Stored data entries
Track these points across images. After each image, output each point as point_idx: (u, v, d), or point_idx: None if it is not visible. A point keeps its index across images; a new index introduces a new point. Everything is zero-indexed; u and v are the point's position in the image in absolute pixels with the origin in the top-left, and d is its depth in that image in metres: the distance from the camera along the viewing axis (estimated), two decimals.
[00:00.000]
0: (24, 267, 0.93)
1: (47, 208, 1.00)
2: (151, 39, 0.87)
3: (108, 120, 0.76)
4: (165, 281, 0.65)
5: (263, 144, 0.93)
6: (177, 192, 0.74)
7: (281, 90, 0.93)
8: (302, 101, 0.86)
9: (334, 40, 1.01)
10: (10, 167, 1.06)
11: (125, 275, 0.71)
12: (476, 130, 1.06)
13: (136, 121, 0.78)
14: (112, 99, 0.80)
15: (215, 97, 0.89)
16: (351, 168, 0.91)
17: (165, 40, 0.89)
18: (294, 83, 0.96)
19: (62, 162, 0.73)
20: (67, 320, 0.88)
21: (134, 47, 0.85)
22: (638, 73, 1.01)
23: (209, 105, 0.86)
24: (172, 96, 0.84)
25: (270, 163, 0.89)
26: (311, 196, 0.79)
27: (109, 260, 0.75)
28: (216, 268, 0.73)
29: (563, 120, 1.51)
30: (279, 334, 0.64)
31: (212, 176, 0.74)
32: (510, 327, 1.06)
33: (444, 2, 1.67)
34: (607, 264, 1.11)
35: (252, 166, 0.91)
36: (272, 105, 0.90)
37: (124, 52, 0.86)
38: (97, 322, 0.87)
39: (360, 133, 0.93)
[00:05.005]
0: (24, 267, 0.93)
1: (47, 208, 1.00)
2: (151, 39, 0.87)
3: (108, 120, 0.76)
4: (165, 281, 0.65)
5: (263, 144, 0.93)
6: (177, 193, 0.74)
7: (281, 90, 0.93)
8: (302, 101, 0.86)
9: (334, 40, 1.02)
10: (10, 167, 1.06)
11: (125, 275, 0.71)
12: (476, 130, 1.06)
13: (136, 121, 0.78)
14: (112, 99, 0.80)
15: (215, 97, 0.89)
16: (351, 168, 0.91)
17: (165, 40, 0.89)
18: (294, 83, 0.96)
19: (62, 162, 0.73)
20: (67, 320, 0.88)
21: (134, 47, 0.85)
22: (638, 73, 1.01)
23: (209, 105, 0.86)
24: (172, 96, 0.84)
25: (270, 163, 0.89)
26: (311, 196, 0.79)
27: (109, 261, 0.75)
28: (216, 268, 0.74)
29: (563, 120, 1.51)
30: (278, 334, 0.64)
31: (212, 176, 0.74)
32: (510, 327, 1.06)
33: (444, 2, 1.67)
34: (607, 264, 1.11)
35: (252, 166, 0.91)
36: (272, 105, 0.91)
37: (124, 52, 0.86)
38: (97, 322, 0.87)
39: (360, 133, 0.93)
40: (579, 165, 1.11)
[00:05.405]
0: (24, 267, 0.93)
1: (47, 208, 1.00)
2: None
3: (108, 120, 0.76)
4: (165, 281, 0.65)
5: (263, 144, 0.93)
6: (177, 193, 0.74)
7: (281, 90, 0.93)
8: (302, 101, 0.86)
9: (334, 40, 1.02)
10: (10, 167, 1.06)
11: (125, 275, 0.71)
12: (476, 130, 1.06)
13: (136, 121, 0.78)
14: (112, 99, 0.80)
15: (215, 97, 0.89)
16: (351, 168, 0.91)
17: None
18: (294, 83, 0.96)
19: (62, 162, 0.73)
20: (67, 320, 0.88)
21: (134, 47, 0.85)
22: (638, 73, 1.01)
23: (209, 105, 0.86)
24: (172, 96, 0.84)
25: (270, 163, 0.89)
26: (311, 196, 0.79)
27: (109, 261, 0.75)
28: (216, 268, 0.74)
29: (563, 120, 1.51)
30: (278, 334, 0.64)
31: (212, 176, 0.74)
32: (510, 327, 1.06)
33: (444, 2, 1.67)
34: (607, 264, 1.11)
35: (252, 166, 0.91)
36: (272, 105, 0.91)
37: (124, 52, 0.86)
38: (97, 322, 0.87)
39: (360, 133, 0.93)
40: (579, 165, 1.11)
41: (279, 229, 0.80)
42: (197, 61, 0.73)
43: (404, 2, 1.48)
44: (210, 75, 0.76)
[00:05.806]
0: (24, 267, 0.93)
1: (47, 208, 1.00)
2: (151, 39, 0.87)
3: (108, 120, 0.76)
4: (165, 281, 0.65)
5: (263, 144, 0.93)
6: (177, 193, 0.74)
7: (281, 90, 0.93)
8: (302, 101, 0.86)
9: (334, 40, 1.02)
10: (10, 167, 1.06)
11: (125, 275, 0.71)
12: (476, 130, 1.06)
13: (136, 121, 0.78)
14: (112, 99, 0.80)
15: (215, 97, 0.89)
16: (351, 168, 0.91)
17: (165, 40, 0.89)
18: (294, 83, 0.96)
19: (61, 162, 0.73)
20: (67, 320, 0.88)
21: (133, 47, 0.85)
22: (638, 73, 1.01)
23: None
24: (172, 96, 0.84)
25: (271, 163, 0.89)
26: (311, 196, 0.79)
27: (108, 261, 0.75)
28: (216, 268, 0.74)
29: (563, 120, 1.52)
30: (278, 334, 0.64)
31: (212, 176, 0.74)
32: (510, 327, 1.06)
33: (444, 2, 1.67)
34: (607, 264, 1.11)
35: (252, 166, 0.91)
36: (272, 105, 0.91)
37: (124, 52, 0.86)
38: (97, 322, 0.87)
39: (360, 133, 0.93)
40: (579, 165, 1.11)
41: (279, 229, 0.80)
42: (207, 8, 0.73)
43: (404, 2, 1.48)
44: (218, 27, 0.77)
==
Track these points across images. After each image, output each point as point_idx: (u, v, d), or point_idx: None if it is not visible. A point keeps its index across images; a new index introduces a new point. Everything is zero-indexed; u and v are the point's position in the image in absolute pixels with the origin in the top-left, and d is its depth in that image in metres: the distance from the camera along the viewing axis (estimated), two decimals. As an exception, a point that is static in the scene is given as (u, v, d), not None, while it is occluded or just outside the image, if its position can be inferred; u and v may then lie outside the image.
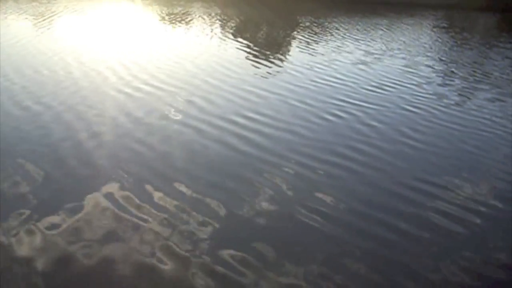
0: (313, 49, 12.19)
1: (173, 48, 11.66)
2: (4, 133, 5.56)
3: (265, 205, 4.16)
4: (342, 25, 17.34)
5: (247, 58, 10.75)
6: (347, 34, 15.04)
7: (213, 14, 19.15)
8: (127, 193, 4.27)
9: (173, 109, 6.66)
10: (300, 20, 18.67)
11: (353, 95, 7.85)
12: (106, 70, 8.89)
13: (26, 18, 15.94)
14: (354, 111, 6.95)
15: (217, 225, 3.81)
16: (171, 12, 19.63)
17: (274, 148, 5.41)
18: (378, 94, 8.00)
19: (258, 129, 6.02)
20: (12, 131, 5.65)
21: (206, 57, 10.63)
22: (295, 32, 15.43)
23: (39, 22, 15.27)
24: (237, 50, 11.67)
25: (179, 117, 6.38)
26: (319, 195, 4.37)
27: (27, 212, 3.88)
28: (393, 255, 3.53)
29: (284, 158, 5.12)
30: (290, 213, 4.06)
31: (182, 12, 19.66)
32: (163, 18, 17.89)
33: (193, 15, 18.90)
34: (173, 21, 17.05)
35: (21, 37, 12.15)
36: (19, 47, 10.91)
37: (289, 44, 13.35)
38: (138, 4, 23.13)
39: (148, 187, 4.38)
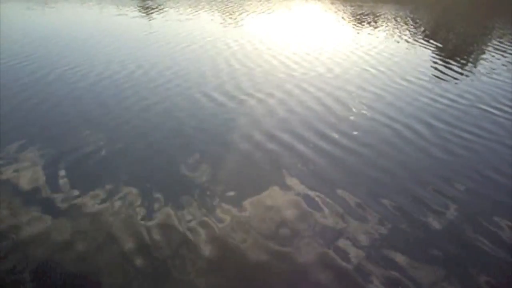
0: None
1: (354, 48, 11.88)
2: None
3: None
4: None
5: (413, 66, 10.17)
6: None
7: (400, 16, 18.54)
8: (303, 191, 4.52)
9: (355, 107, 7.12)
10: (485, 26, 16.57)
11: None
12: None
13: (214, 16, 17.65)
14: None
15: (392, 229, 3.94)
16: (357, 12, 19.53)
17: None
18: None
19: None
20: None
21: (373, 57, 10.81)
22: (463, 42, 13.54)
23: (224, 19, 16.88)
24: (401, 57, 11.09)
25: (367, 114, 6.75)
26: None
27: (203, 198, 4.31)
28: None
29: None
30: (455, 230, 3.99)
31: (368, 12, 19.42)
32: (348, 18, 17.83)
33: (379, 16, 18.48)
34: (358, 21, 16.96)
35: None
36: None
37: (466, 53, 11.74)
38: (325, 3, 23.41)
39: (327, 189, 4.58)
...
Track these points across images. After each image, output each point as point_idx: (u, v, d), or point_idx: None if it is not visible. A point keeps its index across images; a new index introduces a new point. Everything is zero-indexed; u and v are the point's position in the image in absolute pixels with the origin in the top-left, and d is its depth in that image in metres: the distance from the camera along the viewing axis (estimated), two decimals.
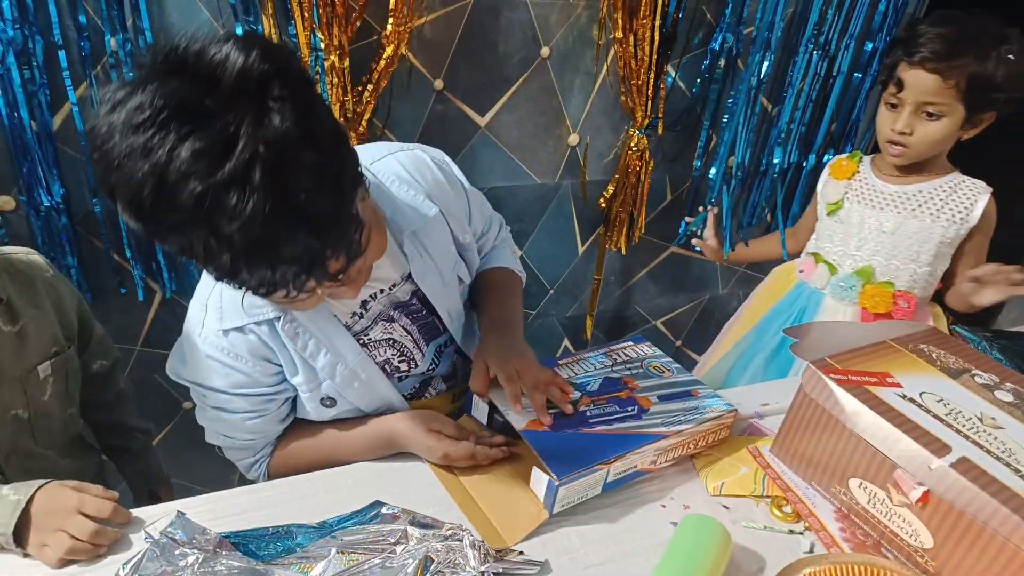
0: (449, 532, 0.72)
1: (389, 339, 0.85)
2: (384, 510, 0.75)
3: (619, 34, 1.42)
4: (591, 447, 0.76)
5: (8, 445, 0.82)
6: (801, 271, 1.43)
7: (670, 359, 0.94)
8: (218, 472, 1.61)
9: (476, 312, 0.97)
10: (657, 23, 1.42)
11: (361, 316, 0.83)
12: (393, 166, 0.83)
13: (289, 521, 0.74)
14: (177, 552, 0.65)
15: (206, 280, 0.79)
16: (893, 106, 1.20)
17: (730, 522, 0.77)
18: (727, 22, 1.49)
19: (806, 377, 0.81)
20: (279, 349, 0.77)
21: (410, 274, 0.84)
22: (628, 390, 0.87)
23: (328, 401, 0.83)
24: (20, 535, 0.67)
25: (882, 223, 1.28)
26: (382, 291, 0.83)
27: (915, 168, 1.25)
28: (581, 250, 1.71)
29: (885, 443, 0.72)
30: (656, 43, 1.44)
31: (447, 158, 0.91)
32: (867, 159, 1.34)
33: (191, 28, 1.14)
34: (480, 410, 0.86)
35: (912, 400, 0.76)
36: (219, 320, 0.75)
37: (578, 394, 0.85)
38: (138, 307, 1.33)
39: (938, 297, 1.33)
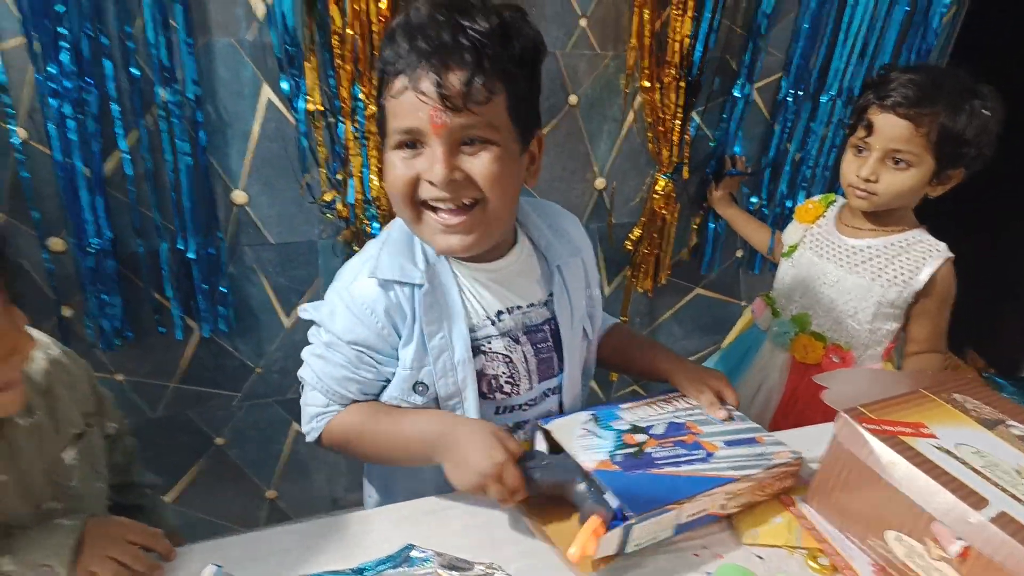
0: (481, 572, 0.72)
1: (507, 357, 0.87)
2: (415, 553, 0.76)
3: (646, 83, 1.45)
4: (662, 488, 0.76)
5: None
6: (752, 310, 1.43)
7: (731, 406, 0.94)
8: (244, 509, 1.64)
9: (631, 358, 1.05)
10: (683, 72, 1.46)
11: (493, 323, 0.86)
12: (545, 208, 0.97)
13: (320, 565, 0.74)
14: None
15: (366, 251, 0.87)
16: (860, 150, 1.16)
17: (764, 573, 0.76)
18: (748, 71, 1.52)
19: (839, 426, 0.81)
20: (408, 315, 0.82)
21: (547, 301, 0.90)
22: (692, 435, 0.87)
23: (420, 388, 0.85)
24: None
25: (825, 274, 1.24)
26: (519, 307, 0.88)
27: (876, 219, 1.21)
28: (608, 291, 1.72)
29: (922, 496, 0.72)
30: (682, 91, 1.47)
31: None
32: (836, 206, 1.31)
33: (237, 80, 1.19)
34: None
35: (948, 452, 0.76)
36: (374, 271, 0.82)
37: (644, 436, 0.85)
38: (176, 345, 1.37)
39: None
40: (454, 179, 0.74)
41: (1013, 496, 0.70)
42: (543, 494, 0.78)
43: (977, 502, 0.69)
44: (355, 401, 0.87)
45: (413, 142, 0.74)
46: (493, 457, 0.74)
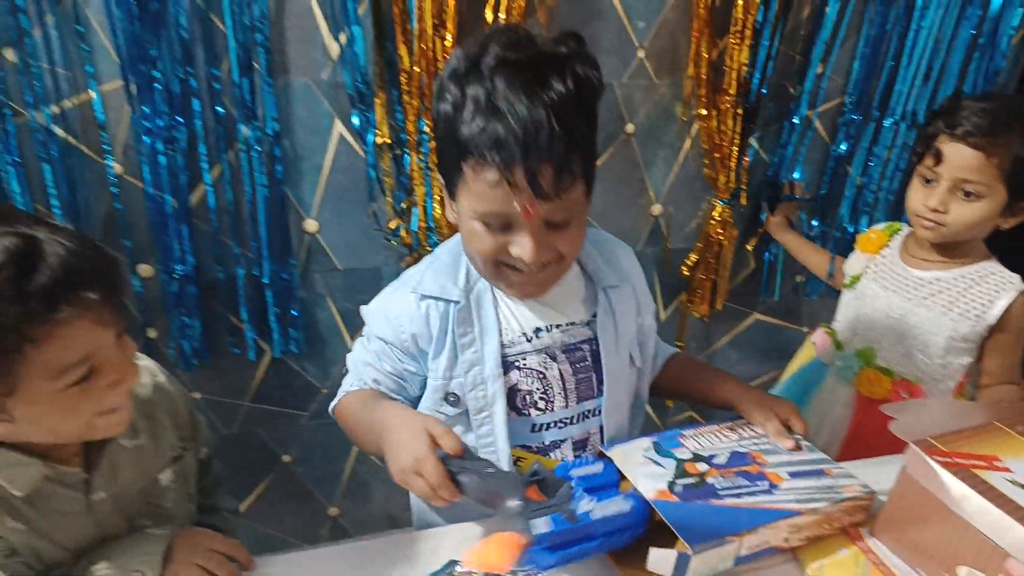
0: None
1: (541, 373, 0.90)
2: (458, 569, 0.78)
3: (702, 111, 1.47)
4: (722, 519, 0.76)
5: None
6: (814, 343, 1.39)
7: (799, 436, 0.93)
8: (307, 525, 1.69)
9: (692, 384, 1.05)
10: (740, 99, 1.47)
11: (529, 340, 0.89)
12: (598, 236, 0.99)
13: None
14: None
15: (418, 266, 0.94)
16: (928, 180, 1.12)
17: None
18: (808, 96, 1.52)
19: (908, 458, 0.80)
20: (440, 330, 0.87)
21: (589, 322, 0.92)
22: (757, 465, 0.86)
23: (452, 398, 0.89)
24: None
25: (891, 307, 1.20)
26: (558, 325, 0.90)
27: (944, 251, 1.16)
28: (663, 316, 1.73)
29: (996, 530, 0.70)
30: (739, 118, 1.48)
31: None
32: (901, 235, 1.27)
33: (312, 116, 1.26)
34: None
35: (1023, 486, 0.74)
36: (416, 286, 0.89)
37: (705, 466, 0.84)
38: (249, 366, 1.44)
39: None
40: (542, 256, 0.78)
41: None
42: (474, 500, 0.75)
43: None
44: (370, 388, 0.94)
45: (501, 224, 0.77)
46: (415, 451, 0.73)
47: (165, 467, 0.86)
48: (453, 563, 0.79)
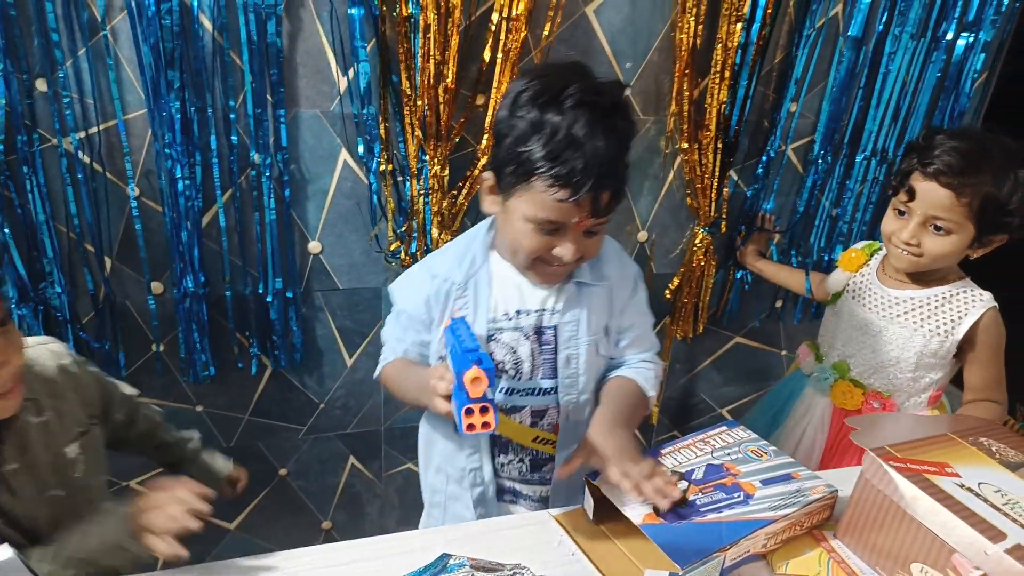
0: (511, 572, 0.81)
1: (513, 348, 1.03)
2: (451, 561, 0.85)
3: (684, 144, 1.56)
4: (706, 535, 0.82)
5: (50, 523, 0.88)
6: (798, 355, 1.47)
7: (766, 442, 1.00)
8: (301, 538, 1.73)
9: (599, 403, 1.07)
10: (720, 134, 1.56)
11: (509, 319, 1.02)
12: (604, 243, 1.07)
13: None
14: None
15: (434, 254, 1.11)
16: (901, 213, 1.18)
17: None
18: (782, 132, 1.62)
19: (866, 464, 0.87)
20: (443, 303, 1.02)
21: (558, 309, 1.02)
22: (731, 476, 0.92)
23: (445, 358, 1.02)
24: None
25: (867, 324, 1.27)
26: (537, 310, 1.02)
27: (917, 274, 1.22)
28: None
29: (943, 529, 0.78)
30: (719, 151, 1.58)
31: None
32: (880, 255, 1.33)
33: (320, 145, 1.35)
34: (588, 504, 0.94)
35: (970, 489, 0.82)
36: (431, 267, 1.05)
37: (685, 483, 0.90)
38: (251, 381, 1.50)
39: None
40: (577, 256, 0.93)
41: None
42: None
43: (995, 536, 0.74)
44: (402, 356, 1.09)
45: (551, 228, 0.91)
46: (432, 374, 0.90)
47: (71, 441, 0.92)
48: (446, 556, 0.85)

Try it:
All that belongs in the answer is the run of lines above from the line containing "9: (173, 109, 6.66)" through the line containing "24: (237, 50, 11.67)", exactly as written.

Task answer:
9: (173, 109, 6.66)
10: (300, 20, 18.67)
11: (353, 95, 7.85)
12: (106, 70, 8.89)
13: (26, 18, 15.94)
14: (354, 111, 6.95)
15: (217, 225, 3.81)
16: (171, 12, 19.63)
17: (274, 148, 5.41)
18: (378, 94, 8.00)
19: (258, 129, 6.02)
20: (12, 131, 5.65)
21: (206, 57, 10.63)
22: (295, 32, 15.43)
23: (39, 22, 15.27)
24: (237, 50, 11.67)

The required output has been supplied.